It's been decades since I've done that level of statistical analysis and, at that, long before spreadsheets and Excel/LibreOffice/OLE/DDE/COM etc. To answer your question no, that's not really what I had in mind. I think the chart you did with the big bubble on the left and, what I'll call, noise after that using reserve date was wrong. Not that what you did was, in any way, wrong. It was statistically insignificant (my hypothesis). If, however, you used config date I believe it would correlate better. What separates multiple regression from linear regression is one can add other independent variables such as EAP or FSD. I believe the macro is linest() in spreadsheets but I suspect what it would do is just give you a number representing significance of the independent variable to the dependent variable. A sure sign of age, I'm having a hard time coming up with what the dependent variable is. This is something Ben Sullins excels at data science. There is a flaw using reservation date as they were queued from 3/31/16 or earlier to June 18? When they were producing a few hundred a week that's nothing compared to 5500/wk. So if one came up with a 'best fit' line...but line for what? Again, no obvious dependent variable.
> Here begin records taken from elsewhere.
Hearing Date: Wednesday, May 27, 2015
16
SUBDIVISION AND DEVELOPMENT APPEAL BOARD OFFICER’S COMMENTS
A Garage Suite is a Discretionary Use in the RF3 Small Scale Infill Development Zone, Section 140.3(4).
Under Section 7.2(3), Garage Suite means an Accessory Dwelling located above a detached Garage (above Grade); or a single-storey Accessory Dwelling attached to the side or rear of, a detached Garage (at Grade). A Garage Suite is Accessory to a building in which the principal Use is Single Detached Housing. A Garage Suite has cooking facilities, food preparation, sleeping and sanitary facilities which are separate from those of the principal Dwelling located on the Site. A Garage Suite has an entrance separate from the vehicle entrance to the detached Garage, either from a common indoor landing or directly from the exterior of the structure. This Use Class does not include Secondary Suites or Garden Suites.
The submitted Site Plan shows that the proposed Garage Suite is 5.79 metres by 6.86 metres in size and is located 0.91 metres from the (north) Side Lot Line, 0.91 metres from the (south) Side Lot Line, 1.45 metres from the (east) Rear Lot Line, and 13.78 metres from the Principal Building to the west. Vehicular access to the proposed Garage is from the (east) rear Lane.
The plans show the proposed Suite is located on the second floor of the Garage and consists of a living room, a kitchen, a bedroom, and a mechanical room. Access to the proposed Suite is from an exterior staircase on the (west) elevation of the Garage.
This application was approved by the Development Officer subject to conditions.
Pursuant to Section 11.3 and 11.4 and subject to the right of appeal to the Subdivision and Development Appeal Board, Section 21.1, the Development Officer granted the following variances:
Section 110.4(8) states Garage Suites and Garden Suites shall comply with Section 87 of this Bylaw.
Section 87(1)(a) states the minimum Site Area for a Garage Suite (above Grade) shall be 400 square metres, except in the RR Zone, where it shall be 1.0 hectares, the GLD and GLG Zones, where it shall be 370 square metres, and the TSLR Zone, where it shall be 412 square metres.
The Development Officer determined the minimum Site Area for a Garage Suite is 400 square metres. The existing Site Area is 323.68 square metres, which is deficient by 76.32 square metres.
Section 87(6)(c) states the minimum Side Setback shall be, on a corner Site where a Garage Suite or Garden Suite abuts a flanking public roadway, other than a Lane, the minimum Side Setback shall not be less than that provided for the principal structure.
I think I'll review examples maybe on Kahn Academy for statistical analysis.
Null hypothesis 1 - no correlation between config date delivery date
Null hypothesis 2 - presence of EAP (FSD requires EAP) is irrelevant to delivery date distance from config date.
Is that helpful? BTW, thank you for your work on this.
When I was at Monster.com they had years worth of query data. I scienced the sugar out of that. Talk about big data and data mining!